NewsControversial response of Mexico and Brazil to monkeypox: "The...

Controversial response of Mexico and Brazil to monkeypox: "The government did nothing"

Francisco’s symptoms began after he returned home to Mexico City from California in late June. She started with two pimples on her buttocks, but a week later she had lesions all over her body, her mouth so full of sores she could barely speak or drink water.

“The pain was inexplicable, catastrophic,” said Francisco, 44, who asked Reuters to withhold his real name.

Francisco is one of at least 59 cases of monkeypox confirmed in Mexico since May, a number that experts believe could be higher.

In Latin America, Mexico ranks behind Brazil and Peru in the number of confirmed cases of the infectious disease, which has spread mainly among gay and bisexual men like Francisco.

The World Health Organization declared monkeypox a global health emergency on July 23, prompting increased attention from regional authorities, however some doctors and activists in Latin America’s two largest countries they told Reuters the response has been too lukewarm.

“We are not seeing that the necessary measures are taken, nor that monkeypox is given the necessary importance,” said Dr. Sergio Montalvo, a sexual health specialist in Mexico City.

Doctors like Montalvo fear that the authorities have not learned the lesson of the COVID-19 pandemic, which has put health systems in check and has left governments without funds.

The situation is similar in Brazil, where the 970 registered cases represent more than two thirds of the total in the region, according to data from the Pan American Health Organization (PAHO).
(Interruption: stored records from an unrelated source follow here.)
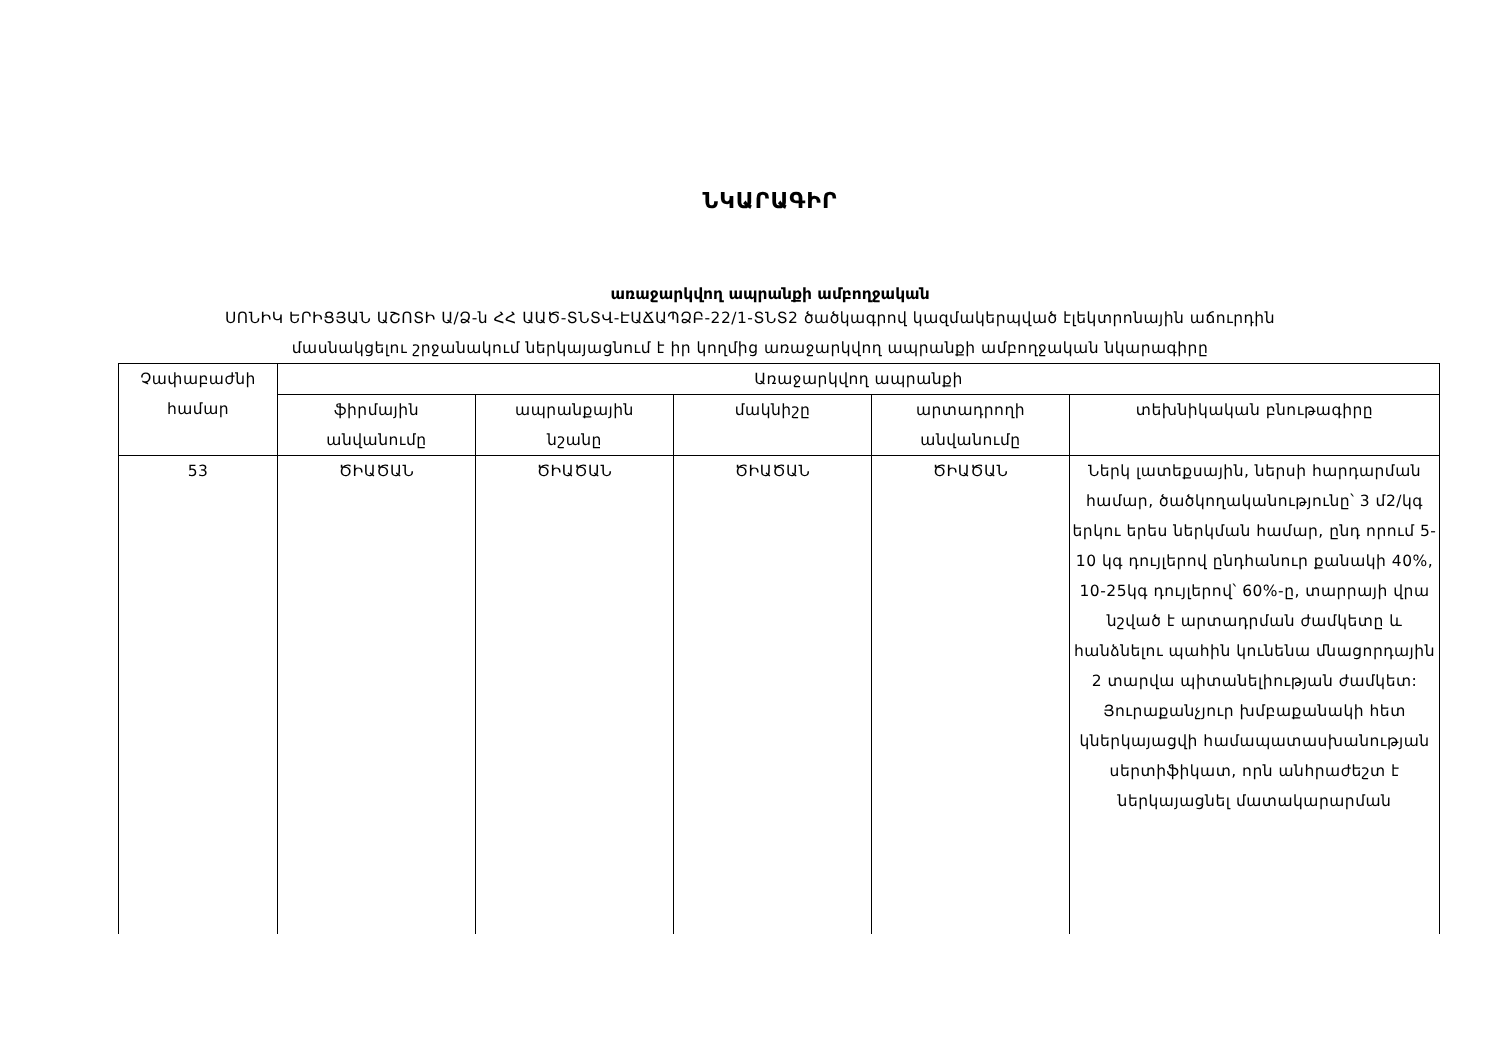ՆԿԱՐԱԳԻՐ
առաջարկվող ապրանքի ամբողջական
ՍՈՆԻԿ ԵՐԻՑՅԱՆ ԱՇՈՏԻ Ա/Ձ-ն ՀՀ ԱԱԾ-ՏՆՏՎ-ԷԱՃԱՊՁԲ-22/1-ՏՆՏ2 ծածկագրով կազմակերպված էլեկտրոնային աճուրդին
մասնակցելու շրջանակում ներկայացնում է իր կողմից առաջարկվող ապրանքի ամբողջական նկարագիրը
| Չափաբաժնի համար | Առաջարկվող ապրանքի | | | | |
| --- | --- | --- | --- | --- | --- |
| | ֆիրմային անվանումը | ապրանքային նշանը | մակնիշը | արտադրողի անվանումը | տեխնիկական բնութագիրը |
| 53 | ԾԻԱԾԱՆ | ԾԻԱԾԱՆ | ԾԻԱԾԱՆ | ԾԻԱԾԱՆ | Ներկ լատեքսային, ներսի հարդարման համար, ծածկողականությունը՝ 3 մ2/կգ երկու երես ներկման համար, ընդ որում 5-10 կգ դույլերով ընդհանուր քանակի 40%, 10-25կգ դույլերով՝ 60%-ը, տարրայի վրա նշված է արտադրման ժամկետը և հանձնելու պահին կունենա մնացորդային 2 տարվա պիտանելիության ժամկետ: Յուրաքանչյուր խմբաքանակի հետ կներկայացվի համապատասխանության սերտիֆիկատ, որն անհրաժեշտ է ներկայացնել մատակարարման |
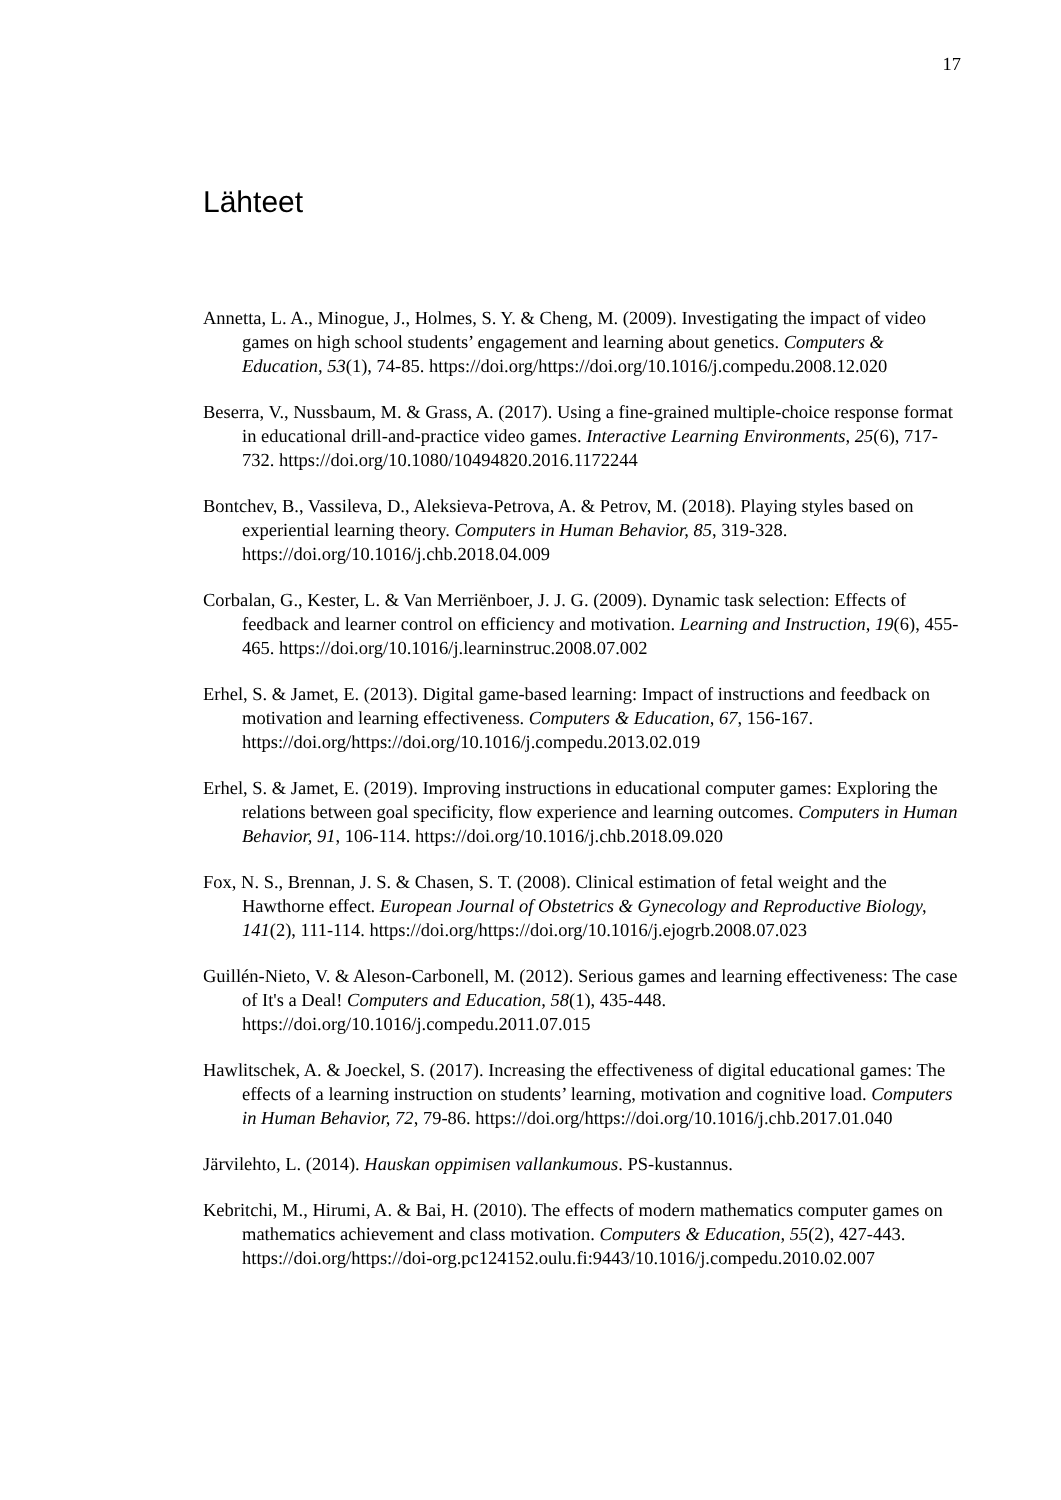17
Lähteet
Annetta, L. A., Minogue, J., Holmes, S. Y. & Cheng, M. (2009). Investigating the impact of video games on high school students’ engagement and learning about genetics. Computers & Education, 53(1), 74-85. https://doi.org/https://doi.org/10.1016/j.compedu.2008.12.020
Beserra, V., Nussbaum, M. & Grass, A. (2017). Using a fine-grained multiple-choice response format in educational drill-and-practice video games. Interactive Learning Environments, 25(6), 717-732. https://doi.org/10.1080/10494820.2016.1172244
Bontchev, B., Vassileva, D., Aleksieva-Petrova, A. & Petrov, M. (2018). Playing styles based on experiential learning theory. Computers in Human Behavior, 85, 319-328. https://doi.org/10.1016/j.chb.2018.04.009
Corbalan, G., Kester, L. & Van Merriënboer, J. J. G. (2009). Dynamic task selection: Effects of feedback and learner control on efficiency and motivation. Learning and Instruction, 19(6), 455-465. https://doi.org/10.1016/j.learninstruc.2008.07.002
Erhel, S. & Jamet, E. (2013). Digital game-based learning: Impact of instructions and feedback on motivation and learning effectiveness. Computers & Education, 67, 156-167. https://doi.org/https://doi.org/10.1016/j.compedu.2013.02.019
Erhel, S. & Jamet, E. (2019). Improving instructions in educational computer games: Exploring the relations between goal specificity, flow experience and learning outcomes. Computers in Human Behavior, 91, 106-114. https://doi.org/10.1016/j.chb.2018.09.020
Fox, N. S., Brennan, J. S. & Chasen, S. T. (2008). Clinical estimation of fetal weight and the Hawthorne effect. European Journal of Obstetrics & Gynecology and Reproductive Biology, 141(2), 111-114. https://doi.org/https://doi.org/10.1016/j.ejogrb.2008.07.023
Guillén-Nieto, V. & Aleson-Carbonell, M. (2012). Serious games and learning effectiveness: The case of It's a Deal! Computers and Education, 58(1), 435-448. https://doi.org/10.1016/j.compedu.2011.07.015
Hawlitschek, A. & Joeckel, S. (2017). Increasing the effectiveness of digital educational games: The effects of a learning instruction on students’ learning, motivation and cognitive load. Computers in Human Behavior, 72, 79-86. https://doi.org/https://doi.org/10.1016/j.chb.2017.01.040
Järvilehto, L. (2014). Hauskan oppimisen vallankumous. PS-kustannus.
Kebritchi, M., Hirumi, A. & Bai, H. (2010). The effects of modern mathematics computer games on mathematics achievement and class motivation. Computers & Education, 55(2), 427-443. https://doi.org/https://doi-org.pc124152.oulu.fi:9443/10.1016/j.compedu.2010.02.007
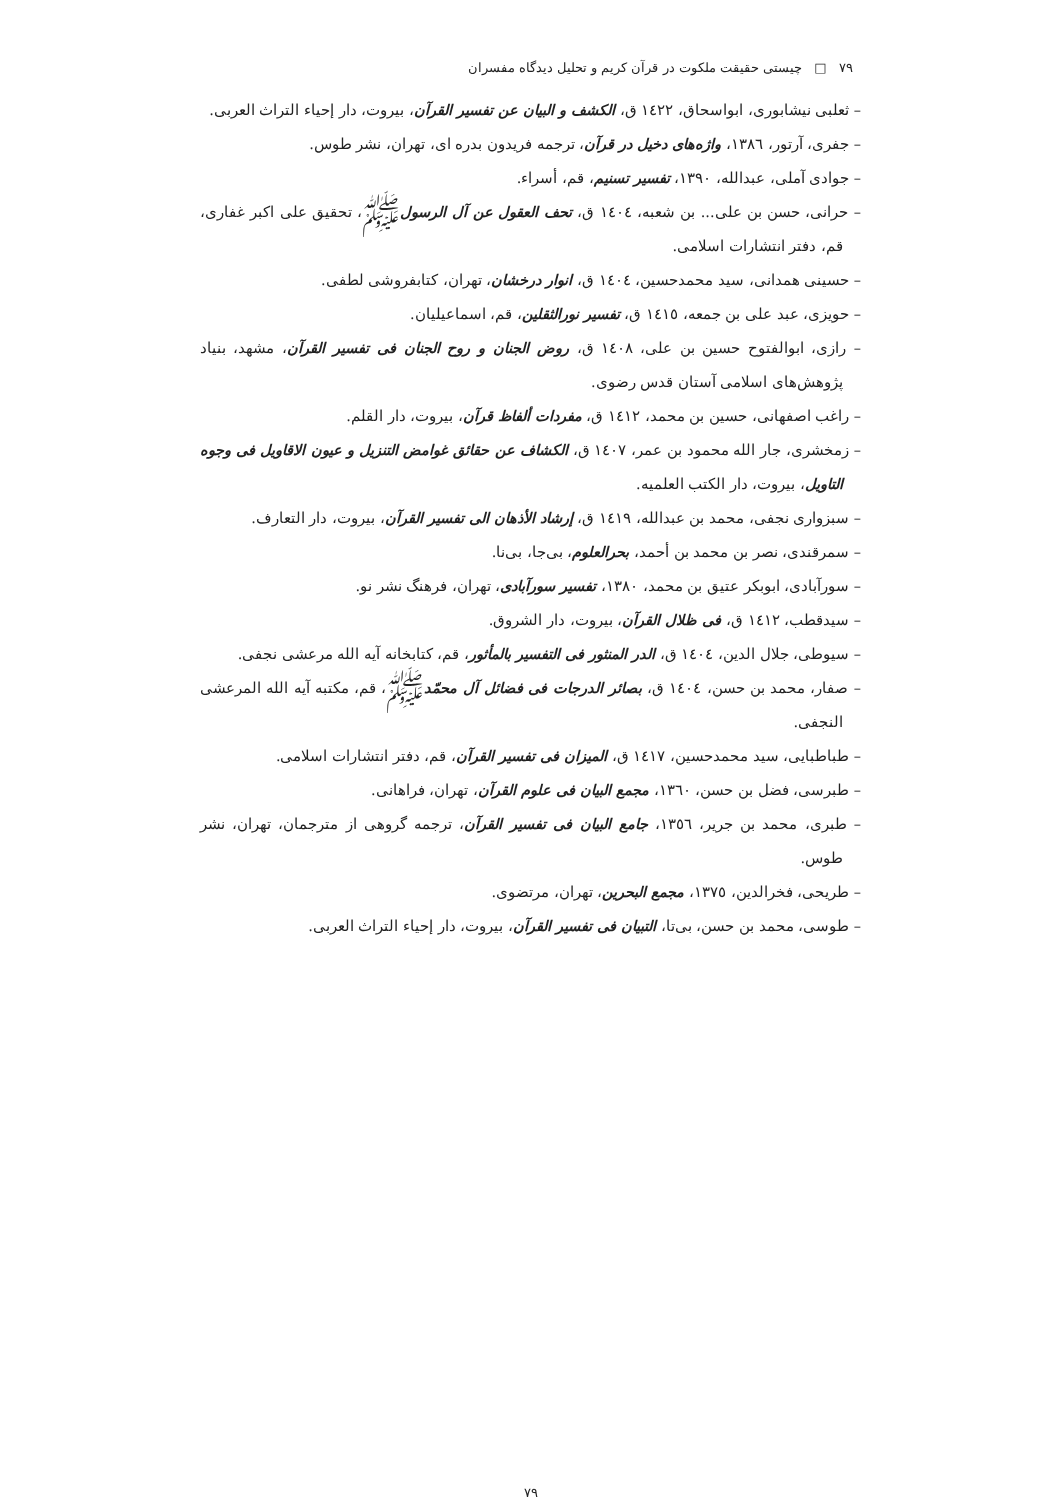۷۹ □ چیستی حقیقت ملکوت در قرآن کریم و تحلیل دیدگاه مفسران
– ثعلبی نیشابوری، ابواسحاق، ١٤٢٢ ق، الکشف و البیان عن تفسیر القرآن، بیروت، دار إحیاء التراث العربی.
– جفری، آرتور، ١٣٨٦، واژه‌های دخیل در قرآن، ترجمه فریدون بدره ای، تهران، نشر طوس.
– جوادی آملی، عبدالله، ١٣٩٠، تفسیر تسنیم، قم، أسراء.
– حرانی، حسن بن علی... بن شعبه، ١٤٠٤ ق، تحف العقول عن آل الرسولﷺ، تحقیق علی اکبر غفاری، قم، دفتر انتشارات اسلامی.
– حسینی همدانی، سید محمدحسین، ١٤٠٤ ق، انوار درخشان، تهران، کتابفروشی لطفی.
– حویزی، عبد علی بن جمعه، ١٤١٥ ق، تفسیر نورالثقلین، قم، اسماعیلیان.
– رازی، ابوالفتوح حسین بن علی، ١٤٠٨ ق، روض الجنان و روح الجنان فی تفسیر القرآن، مشهد، بنیاد پژوهش‌های اسلامی آستان قدس رضوی.
– راغب اصفهانی، حسین بن محمد، ١٤١٢ ق، مفردات ألفاظ قرآن، بیروت، دار القلم.
– زمخشری، جار الله محمود بن عمر، ١٤٠٧ ق، الکشاف عن حقائق غوامض التنزیل و عیون الاقاویل فی وجوه التاویل، بیروت، دار الکتب العلمیه.
– سبزواری نجفی، محمد بن عبدالله، ١٤١٩ ق، إرشاد الأذهان الی تفسیر القرآن، بیروت، دار التعارف.
– سمرقندی، نصر بن محمد بن أحمد، بحرالعلوم، بی‌جا، بی‌نا.
– سورآبادی، ابوبکر عتیق بن محمد، ١٣٨٠، تفسیر سورآبادی، تهران، فرهنگ نشر نو.
– سیدقطب، ١٤١٢ ق، فی ظلال القرآن، بیروت، دار الشروق.
– سیوطی، جلال الدین، ١٤٠٤ ق، الدر المنثور فی التفسیر بالمأثور، قم، کتابخانه آیه الله مرعشی نجفی.
– صفار، محمد بن حسن، ١٤٠٤ ق، بصائر الدرجات فی فضائل آل محمّدﷺ، قم، مکتبه آیه الله المرعشی النجفی.
– طباطبایی، سید محمدحسین، ١٤١٧ ق، المیزان فی تفسیر القرآن، قم، دفتر انتشارات اسلامی.
– طبرسی، فضل بن حسن، ١٣٦٠، مجمع البیان فی علوم القرآن، تهران، فراهانی.
– طبری، محمد بن جریر، ١٣٥٦، جامع البیان فی تفسیر القرآن، ترجمه گروهی از مترجمان، تهران، نشر طوس.
– طریحی، فخرالدین، ١٣٧٥، مجمع البحرین، تهران، مرتضوی.
– طوسی، محمد بن حسن، بی‌تا، التبیان فی تفسیر القرآن، بیروت، دار إحیاء التراث العربی.
۷۹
Brazil’s Ministry of Health announced an emergency plan against monkeypox on July 28, more than a month after its first case and a day before reporting the first monkeypox death outside of Africa in the outbreak. current.

“We were already receiving news about the outbreak in Europe and the United States, but the government did nothing,” said Vinicius Borges, an infectious disease specialist in Sao Paulo, adding that pain from monkeypox symptoms has had “serious effects” on the physical and mental health of their patients.

The Mexican and Brazilian health ministries did not respond to multiple requests by Reuters for an interview.

Following the WHO statement, the Mexican Ministry of Health published its first advice related to monkeypox since the country confirmed the first case in May.

“In these two months we could have already made important progress,” said Ricardo Baruch, an LGBT+ health researcher who helped organize a protest in Mexico City last week to demand that the government make more prevention efforts, especially in the community. of men who have sex with men (MSM).

A study published in the New England Journal of Medicine found that 98% of infections in the current outbreak outside of Africa are among gay and bisexual men.

Mexican health authorities have avoided emphasizing the risks for this group.

“They don’t want to create stigma, but if they don’t talk about it, the measures aren’t going to target us,” Baruch said.

Brazilian microbiologist Natalia Pasternak expressed her concern at the lack of response from Brazil.

“There has been no effort by the federal government to raise awareness in the population about how monkeypox can be contracted, how it is transmitted from person to person, how skin lesions are recognized and how it can be transmitted from contact. skin-to-skin or sexual,” Pasternak said.

On July 25, Brazil’s Health Minister Marcelo Queiroga said the government had “done its homework” to prepare for monkeypox, pointing to four laboratories that test for the disease.

However, “it will take some time to develop testing capacity in Brazil,” said Pasternak, a member of the Sao Paulo state monkeypox advisory board. “We really do not see the intention of the Ministry of Health to do this planning,” he added.

In a possible sign of progress, PAHO said on July 27 that 10 countries in the region had expressed interest in acquiring a vaccine.

Dr. Andrea Vicari, head of PAHO’s Infectious Threat Management Unit, said it was not too late to stop the spread of monkeypox in the Americas.

“Even if we don’t have vaccines, we have other control measures. If we implement them well, we can achieve our goals of reducing transmission.”